** Opening Records for processing block **
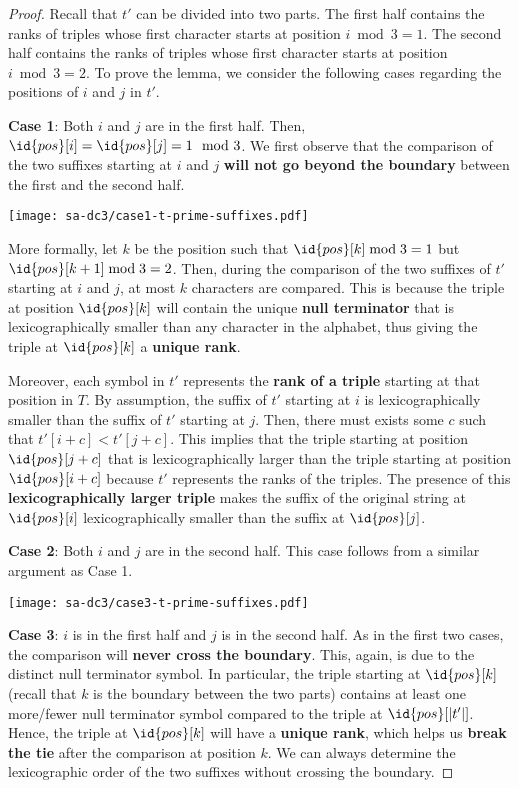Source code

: \begin{proof}
    Recall that $t'$ can be divided into two parts. The first half contains the ranks of triples whose first character starts at position $i \bmod 3 = 1$. The second half contains the ranks of triples whose first character starts at position $i \bmod 3 = 2$. To prove the lemma, we consider the following cases regarding the positions of $i$ and $j$ in $t'$.

    \textbf{Case 1}: Both $i$ and $j$ are in the first half. Then, $\id{pos}[i] = \id{pos}[j] = 1 \mod 3$. We first observe that the comparison of the two suffixes starting at $i$ and $j$ \textbf{will not go beyond the boundary} between the first and the second half.
    \begin{marginfigure}
        \texttt{[image: sa-dc3/case1-t-prime-suffixes.pdf]}
    \end{marginfigure}
    More formally, let $k$ be the position such that $\id{pos}[k] \bmod 3 = 1$ but $\id{pos}[k+1] \bmod 3 = 2$. Then, during the comparison of the two suffixes of $t'$ starting at $i$ and $j$, at most $k$ characters are compared. This is because the triple at position $\id{pos}[k]$ will contain the unique \textbf{null terminator} that is lexicographically smaller than any character in the alphabet, thus giving the triple at $\id{pos}[k]$ a \textbf{unique rank}.

    Moreover, each symbol in $t'$ represents the \textbf{rank of a triple} starting at that position in $T$. By assumption, the suffix of $t'$ starting at $i$ is lexicographically smaller than the suffix of $t'$ starting at $j$. Then, there must exists some $c$ such that $t'[i+c] < t'[j+c]$. This implies that the triple starting at position $\id{pos}[j+c]$ that is lexicographically larger than the triple starting at position $\id{pos}[i+c]$ because $t'$ represents the ranks of the triples. The presence of this \textbf{lexicographically larger triple} makes the suffix of the original string at $\id{pos}[i]$ lexicographically smaller than the suffix at $\id{pos}[j]$.
    
    \textbf{Case 2}: Both $i$ and $j$ are in the second half. This case follows from a similar argument as Case 1.

    \begin{marginfigure}
        \texttt{[image: sa-dc3/case3-t-prime-suffixes.pdf]}
    \end{marginfigure}

    \textbf{Case 3}: $i$ is in the first half and $j$ is in the second half. As in the first two cases, the comparison will \textbf{never cross the boundary}. This, again, is due to the distinct null terminator symbol. In particular, the triple starting at $\id{pos}[k]$ (recall that $k$ is the boundary between the two parts) contains at least one more/fewer null terminator symbol compared to the triple at $\id{pos}[|t'|]$. Hence, the triple at $\id{pos}[k]$ will have a \textbf{unique rank}, which helps us \textbf{break the tie} after the comparison at position $k$. We can always determine the lexicographic order of the two suffixes without crossing the boundary.


\end{proof}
** Closing Records for processing block **
How to complete this task
Pictures should be skipped, and the records retyped word for word.

Answer to this exercise
Source code

: \begin{proof}
    Recall that $t'$ can be divided into two parts. The first half contains the ranks of triples whose first character starts at position $i \bmod 3 = 1$. The second half contains the ranks of triples whose first character starts at position $i \bmod 3 = 2$. To prove the lemma, we consider the following cases regarding the positions of $i$ and $j$ in $t'$.

    \textbf{Case 1}: Both $i$ and $j$ are in the first half. Then, $\id{pos}[i] = \id{pos}[j] = 1 \mod 3$. We first observe that the comparison of the two suffixes starting at $i$ and $j$ \textbf{will not go beyond the boundary} between the first and the second half.
    \begin{marginfigure}
        \texttt{[image: sa-dc3/case1-t-prime-suffixes.pdf]}
    \end{marginfigure}
    More formally, let $k$ be the position such that $\id{pos}[k] \bmod 3 = 1$ but $\id{pos}[k+1] \bmod 3 = 2$. Then, during the comparison of the two suffixes of $t'$ starting at $i$ and $j$, at most $k$ characters are compared. This is because the triple at position $\id{pos}[k]$ will contain the unique \textbf{null terminator} that is lexicographically smaller than any character in the alphabet, thus giving the triple at $\id{pos}[k]$ a \textbf{unique rank}.

    Moreover, each symbol in $t'$ represents the \textbf{rank of a triple} starting at that position in $T$. By assumption, the suffix of $t'$ starting at $i$ is lexicographically smaller than the suffix of $t'$ starting at $j$. Then, there must exists some $c$ such that $t'[i+c] < t'[j+c]$. This implies that the triple starting at position $\id{pos}[j+c]$ that is lexicographically larger than the triple starting at position $\id{pos}[i+c]$ because $t'$ represents the ranks of the triples. The presence of this \textbf{lexicographically larger triple} makes the suffix of the original string at $\id{pos}[i]$ lexicographically smaller than the suffix at $\id{pos}[j]$.
    
    \textbf{Case 2}: Both $i$ and $j$ are in the second half. This case follows from a similar argument as Case 1.

    \begin{marginfigure}
        \texttt{[image: sa-dc3/case3-t-prime-suffixes.pdf]}
    \end{marginfigure}

    \textbf{Case 3}: $i$ is in the first half and $j$ is in the second half. As in the first two cases, the comparison will \textbf{never cross the boundary}. This, again, is due to the distinct null terminator symbol. In particular, the triple starting at $\id{pos}[k]$ (recall that $k$ is the boundary between the two parts) contains at least one more/fewer null terminator symbol compared to the triple at $\id{pos}[|t'|]$. Hence, the triple at $\id{pos}[k]$ will have a \textbf{unique rank}, which helps us \textbf{break the tie} after the comparison at position $k$. We can always determine the lexicographic order of the two suffixes without crossing the boundary.


\end{proof}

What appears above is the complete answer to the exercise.